Work order:
Look below for the line with "hfov_deg: 53.1". Retype it and every line after it to the end, exactly, but leave out the pictures.

Records:
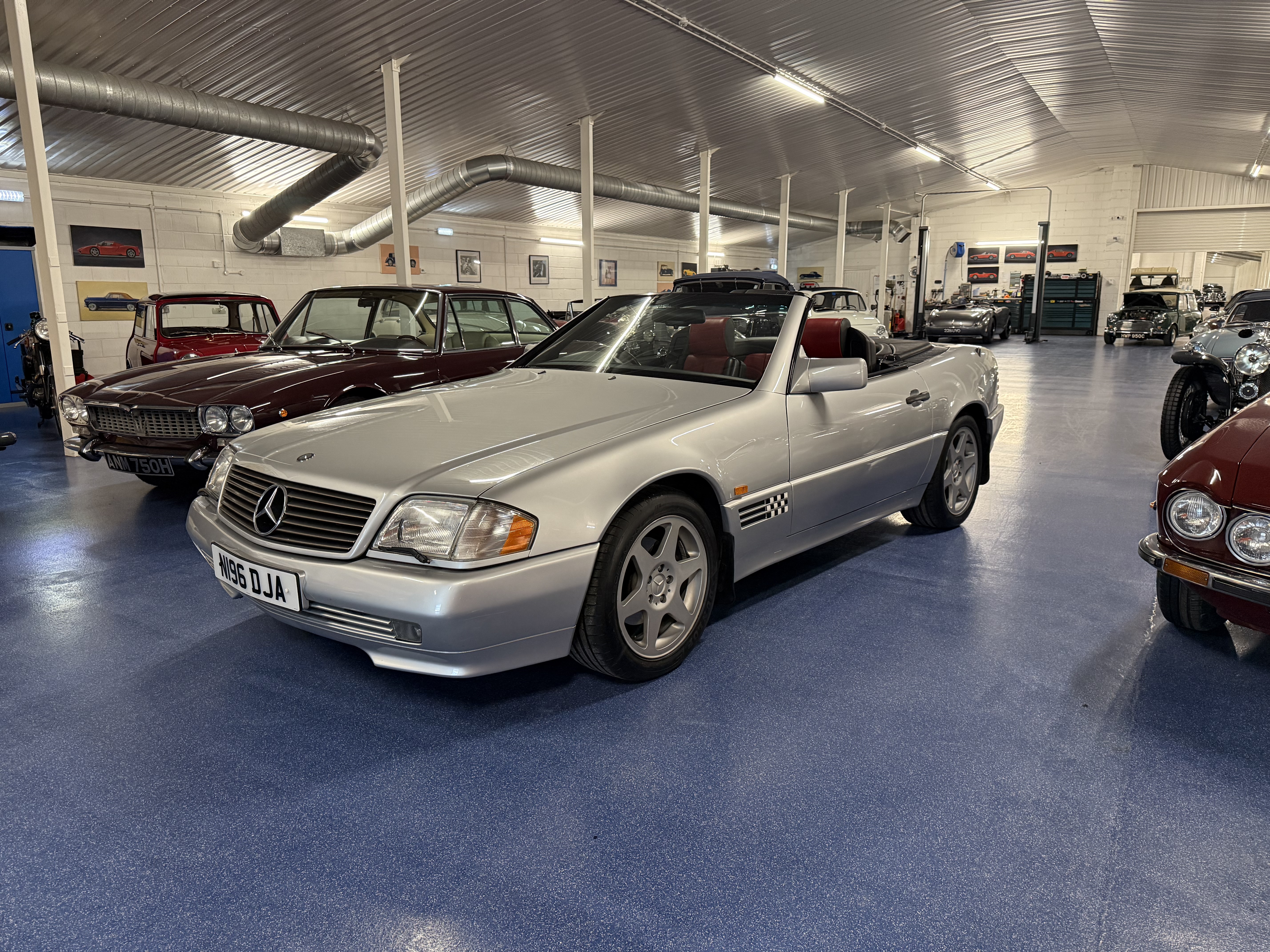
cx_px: 635
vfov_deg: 56.8
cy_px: 476
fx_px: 881
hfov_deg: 71.6
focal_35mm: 24
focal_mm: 6.76
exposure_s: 1/50
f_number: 1.78
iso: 400
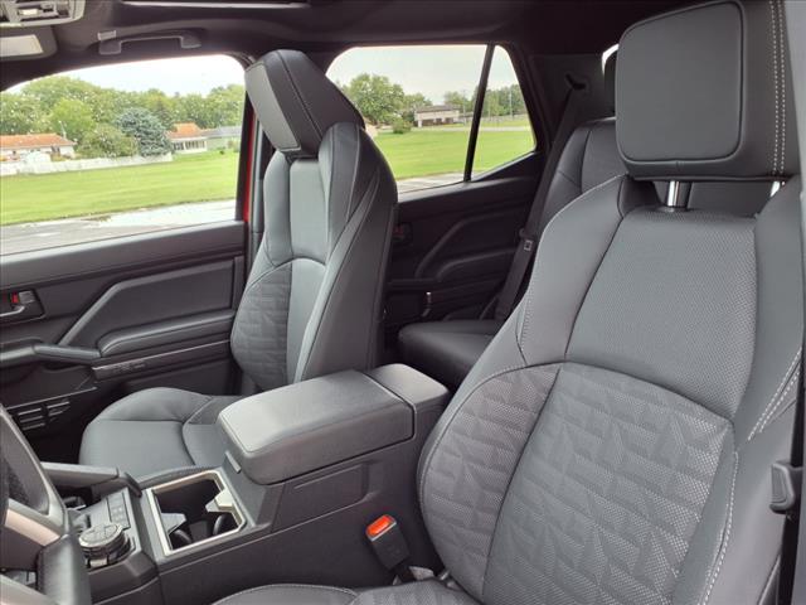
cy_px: 302
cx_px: 403
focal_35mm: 27
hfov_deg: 65.3
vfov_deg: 51.4
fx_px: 629
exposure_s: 1/120
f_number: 1.9
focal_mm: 3.58
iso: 50
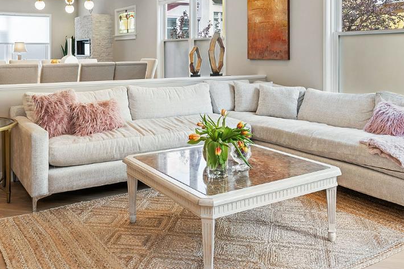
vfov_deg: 35.6
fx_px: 404
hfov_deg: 53.1
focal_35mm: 36
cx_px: 190
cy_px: 50
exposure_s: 1/10
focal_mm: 17
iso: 200
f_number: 8
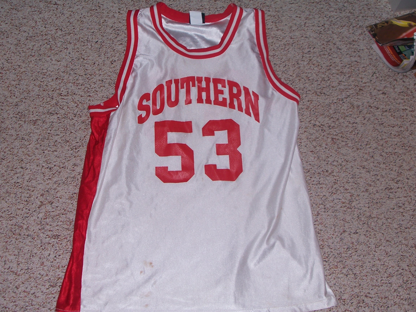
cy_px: 156
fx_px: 601
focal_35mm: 50
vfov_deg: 29.1
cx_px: 208
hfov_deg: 38.2
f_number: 3.4
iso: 80
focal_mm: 8.6
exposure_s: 1/60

Solution for this task:
hfov_deg: 53.1
focal_35mm: 36
cx_px: 190
cy_px: 50
exposure_s: 1/10
focal_mm: 17
iso: 200
f_number: 8
cy_px: 156
fx_px: 601
focal_35mm: 50
vfov_deg: 29.1
cx_px: 208
hfov_deg: 38.2
f_number: 3.4
iso: 80
focal_mm: 8.6
exposure_s: 1/60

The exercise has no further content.